It is perhaps the biggest mystery of all: What is causing the universe to come unraveled?
A paper, co-authored by Dr. James Dent, an associate professor of physics at the University of Louisiana at Lafayette, offers a possible explanation. Dent and Dr. Lawrence Krauss, a well-known theoretical physicist and cosmologist, published their paper, "Higgs Seesaw Mechanism as a Source for Dark Energy," online in Physical Review Letters in early August.
The universe, which may have begun with a big bang, could ultimately fade to black.
For decades, scientists acknowledged that the universe was expanding. But theoretical physics took a new twist in the 1990s, when astronomers discovered that this expansion wasn't happening steadily. Instead, it is accelerating.
Gravity, the force that attracts matter to matter, is being overwhelmed on the cosmic scale by something else, a kind of antigravity that cosmologists have labeled "dark energy."
Dark energy makes up about 70 percent of the universe's "energy budget," explained Dent. Only 5 percent of the universe is made up of visible matter. Dark matter — matter that does not interact with light — makes up the rest.
"What we don't know is, how is this dark energy generated?" said Dent.
Physicists are also puzzled as to why dark energy, which makes up so much of the universe, has such a small value. According to current models, the numbers don’t add up. The observed value of dark energy is 120 orders of magnitude smaller than scientists' calculations suggest.
Krauss and Dent suggest that the Higgs boson might play a role in creating dark energy. It's named after Peter Higgs, one of six physicists who postulated the existence of the elementary particle in 1964. As of March, scientists are almost certain that the Higgs boson has been found. A particle matching its description was observed in the Large Hadron Collider at the CERN laboratory, near Geneva, Switzerland.
"We understand gravity as a field, electromagnetics as a field," Dent said. The Higgs boson arises from the Higgs field, which is believed to give particles mass.

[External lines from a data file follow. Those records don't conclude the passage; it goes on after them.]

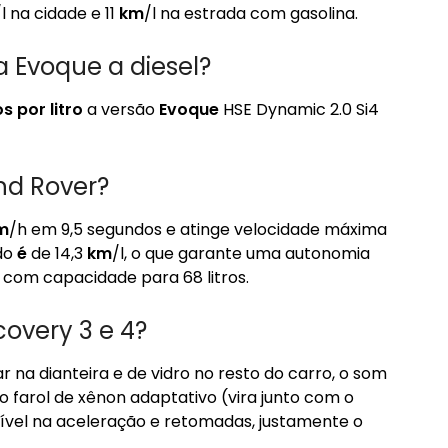
/l na cidade e 11
km
/l na estrada com gasolina.
a Evoque a diesel?
 por litro
a versão
Evoque
HSE Dynamic 2.0 Si4
d Rover?
m
/h em 9,5 segundos e atinge velocidade máxima
do
é
de 14,3
km
/l, o que garante uma autonomia
com capacidade para 68 litros.
covery 3 e 4?
r na dianteira e de vidro no resto do carro, o som
o farol de xênon adaptativo (vira junto com o
ível na aceleração e retomadas, justamente o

In their paper, the two physicists have devised a new field, in which interactions between the Higgs boson and possible new particles could generate the correct scale to account for dark energy.

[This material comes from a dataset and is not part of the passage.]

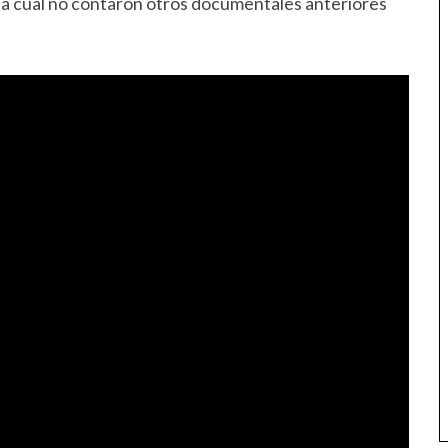
n la cual no contaron otros documentales anteriores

The good news: their numbers do add up. This interaction, or mixing of the fields, produces energy of just the right magnitude. A seesaw metaphor describes how the fields relate to one another: if the value of one field goes up, the value of the other goes down.
"We don't know if this model is the right one to account for dark energy," said Dent. "But we may have given physicists another tool to unlock the mystery."